Oltre il 40% delle aziende sanitarie pubbliche presenti sul territorio nazionale ricorre ancora a metodologie tradizionali di calcolo dei costi. E nei processi decisionali e di controllo il management sanitario usa ancora poco le informazioni dei sistemi di contabilità analitica, considerate perlopiù inutili anche ai fini di un miglioramento delle performance economico-finanziarie. È quanto emerge dall’indagine del Centro di ricerche e studi in Management sanitario (Cerismas) dell’Università Cattolica sull’impiego delle informazioni di contabilità analitica in sanità pubblica. I dati complessivi dell’indagine, condotta sull’universo delle 284 aziende sanitarie pubbliche da Manuela S. Macinati ed Eugenio Anessi Pessina, rispettivamente docenti di Economia aziendale e Analisi di bilancio alla facoltà di Economia della sede romana dell’Università Cattolica, sono stati presentati mercoledì 13 aprile nel corso del seminario: Decidere sulla base delle ‘evidenze’ in sanità: il ruolo della contabilità analitica, promosso dal Cerismas congiuntamente con il Dipartimento di Scienze dell’Economia e della Gestione Aziendale dell’Ateneo del Sacro Cuore.
La ricerca Management accounting e risultati aziendali in sanità, realizzata tra giugno e settembre 2009, ha ottenuto un tasso di risposta concentrato soprattutto nel nord Italia (54,1% contro il 21,9% del centro e il 24percento del sud), così suddiviso: 55% Asl, 28% Aziende ospedaliere, 12% Aziende ospedaliere universitarie, 4% Irccs e 1% dei centri di ricerca. Punto di partenza dello studio, come hanno raccontato i ricercatori durante la presentazione, è stato capire in quale misura la contabilità analitica, quel sistema che consente di conoscere nel dettaglio i dati elementari di costo e ricavo specificando, per esempio, la provenienza di un acquisto o la destinazione di una vendita, è impiegata dalla direzione aziendale e qual è l’impatto del suo utilizzo sulle performance economico-finanziarie. Ne è emerso un quadro interessante che la dice lunga sul fatto che nelle aziende sanitarie pubbliche, soprattutto in quelle di alcune regioni come Lazio, Puglia, Sicilia, Toscana, Campania e Emilia Romagna, l’uso della contabilità analitica risponde più a esigenze specifiche, prima fra tutte di riduzione dei costi, che non a fini decisionali o a strategie orientate a migliorare il rapporto con il paziente e la qualità del servizio.

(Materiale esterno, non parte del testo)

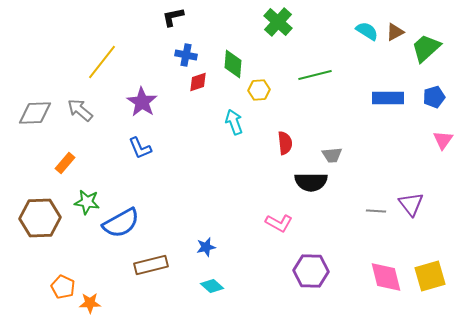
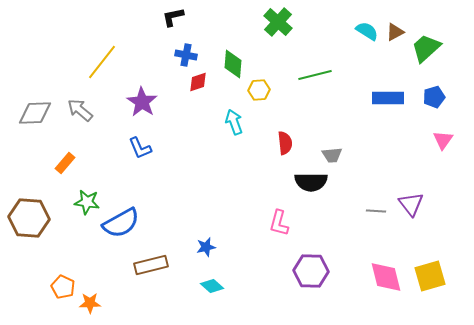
brown hexagon: moved 11 px left; rotated 6 degrees clockwise
pink L-shape: rotated 76 degrees clockwise
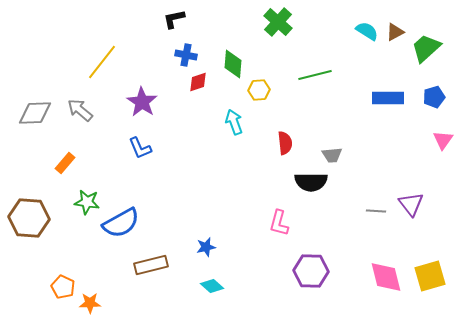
black L-shape: moved 1 px right, 2 px down
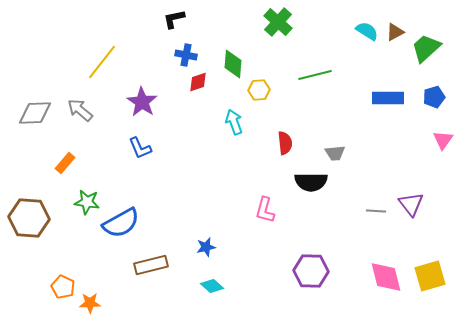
gray trapezoid: moved 3 px right, 2 px up
pink L-shape: moved 14 px left, 13 px up
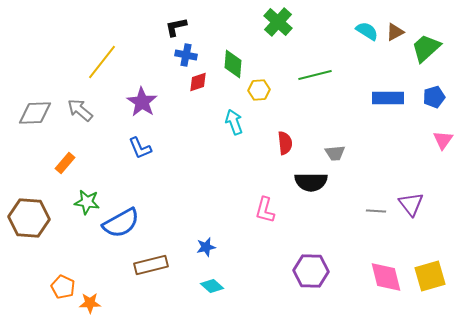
black L-shape: moved 2 px right, 8 px down
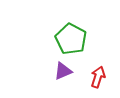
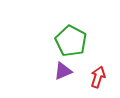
green pentagon: moved 2 px down
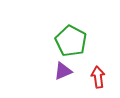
red arrow: rotated 25 degrees counterclockwise
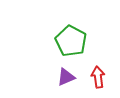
purple triangle: moved 3 px right, 6 px down
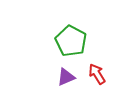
red arrow: moved 1 px left, 3 px up; rotated 25 degrees counterclockwise
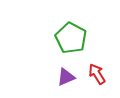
green pentagon: moved 3 px up
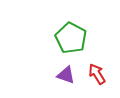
purple triangle: moved 2 px up; rotated 42 degrees clockwise
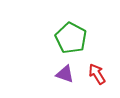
purple triangle: moved 1 px left, 1 px up
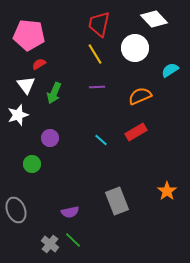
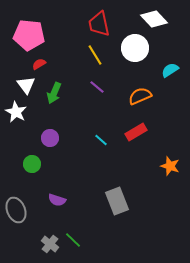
red trapezoid: rotated 24 degrees counterclockwise
yellow line: moved 1 px down
purple line: rotated 42 degrees clockwise
white star: moved 2 px left, 3 px up; rotated 25 degrees counterclockwise
orange star: moved 3 px right, 25 px up; rotated 18 degrees counterclockwise
purple semicircle: moved 13 px left, 12 px up; rotated 30 degrees clockwise
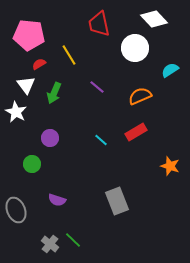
yellow line: moved 26 px left
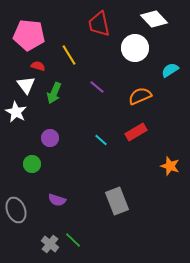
red semicircle: moved 1 px left, 2 px down; rotated 48 degrees clockwise
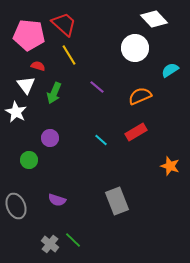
red trapezoid: moved 35 px left; rotated 144 degrees clockwise
green circle: moved 3 px left, 4 px up
gray ellipse: moved 4 px up
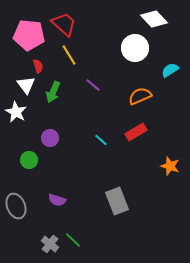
red semicircle: rotated 56 degrees clockwise
purple line: moved 4 px left, 2 px up
green arrow: moved 1 px left, 1 px up
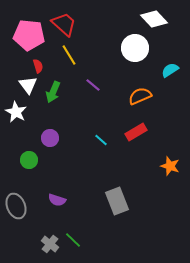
white triangle: moved 2 px right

Così, dando uno sguardo dettagliato all’indagine, risulta che la frequenza del reporting, in meno della metà delle aziende sanitarie pubbliche, spesso coincide con esigenze di rendicontazione formale. Non solo. Lo studio mette in luce la scarsa capacità del management sanitario di utilizzare i sistemi di contabilità analitica nei processi decisionali. Come se non bastasse, le aziende rispondenti mostrano un livello di soddisfazione nei loro confronti alquanto moderato. Infatti, giudicano il contenuto, l’accuratezza e il formato dei dati moderatamente coerenti con i loro fabbisogni informativi e danno una valutazione negativa rispetto alla tempestività e all’aggiornamento delle informazioni.
Il quadro, poi, diventa preoccupante se si considera il grado di utilità che gli alti vertici manageriali attribuiscono alla contabilità analitica. Le aziende rispondenti la considera sostanzialmente inutile sul fronte decisionale. Nonostante tutto, dichiarano di ricorrere a essa per il perseguimento di obiettivi legati al contenimento dei costi, in particolare di alcune classi di fattori produttivi – fra cui il personale, la farmacia, gli acquisti di beni -, ma non per ridurre i costi di coordinamento tra i diversi servizi e per il conseguimento di obiettivi legati alla qualità e al miglioramento del rapporto con i pazienti. A tutto ciò, infine, si aggiunge un ultimo dato rilevante. L’impiego della contabilità analitica non sembra per niente in grado di influenzare i risultati aziendali: la ricerca mostra l’inesistenza di una relazione statisticamente significativa tra il suo utilizzo e le performance aziendali di ordine economico-finanziario. Un riscontro oggettivo, insomma, che questo strumento nel suo complesso stenta a decollare nella sanità pubblica e, come ha osservato il professor Anessi Pessina, è considerato più utile “per controllare” che “per decidere”.